Other motivations for launching the e-rupee are:

  • reduction in operational costs involved in physical cash management
  • fostering financial inclusion
  • innovation in payments system
  • providing the public with uses that any private virtual currencies can provide, without the associated risks.
  • easier, faster and cheaper, almost live transactions, especially cross-border

The note also details the popularity of UPI and mobile payments that have taken over cash in case of small transactions – digital mode was used in over 50% cases, while only 30% payments were in cash. This is a huge swing in favour of digital. Earlier, cash accounted for over 87% of payments in small denominations.

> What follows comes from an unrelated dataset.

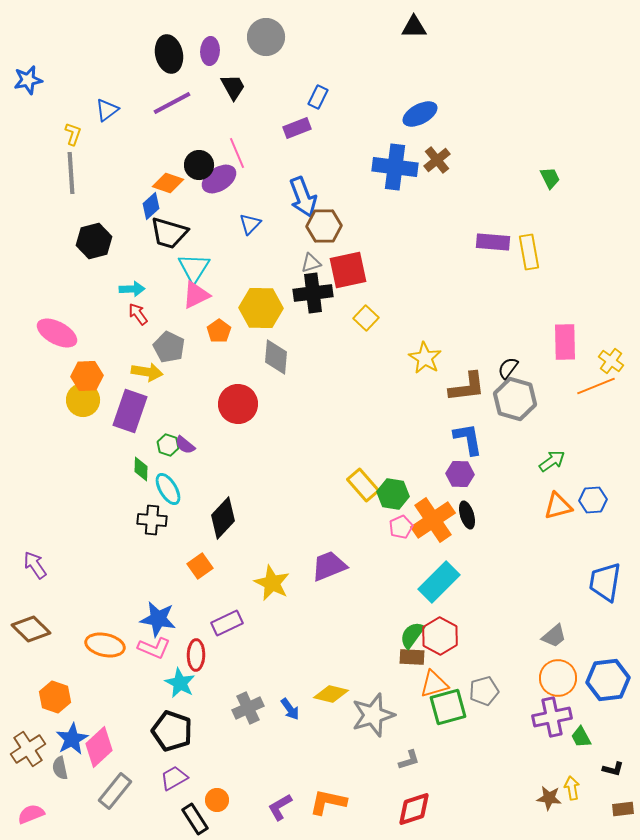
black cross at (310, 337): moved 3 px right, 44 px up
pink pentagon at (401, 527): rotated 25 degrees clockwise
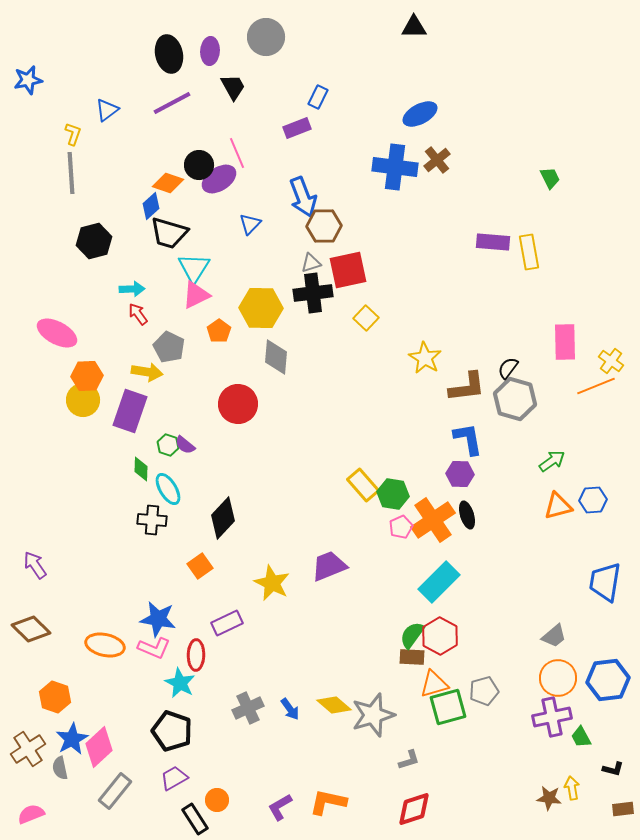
yellow diamond at (331, 694): moved 3 px right, 11 px down; rotated 28 degrees clockwise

A unique motivation for launching CBDC is that “CBDC can be a preferred mode of holding central bank money rather than cash in any uncertain situation like the one of pandemic COVID-19.”

No parallel economy and monetary system

Countering the threat of cryptocurrencies is another motivation cited. The note states the threat as: “… creation of a parallel economy and will likely undermine the monetary policy transmission and stability of the domestic currency. It will also adversely affect the enforcement of foreign exchange regulations, especially, the circumvention of capital flow measures.”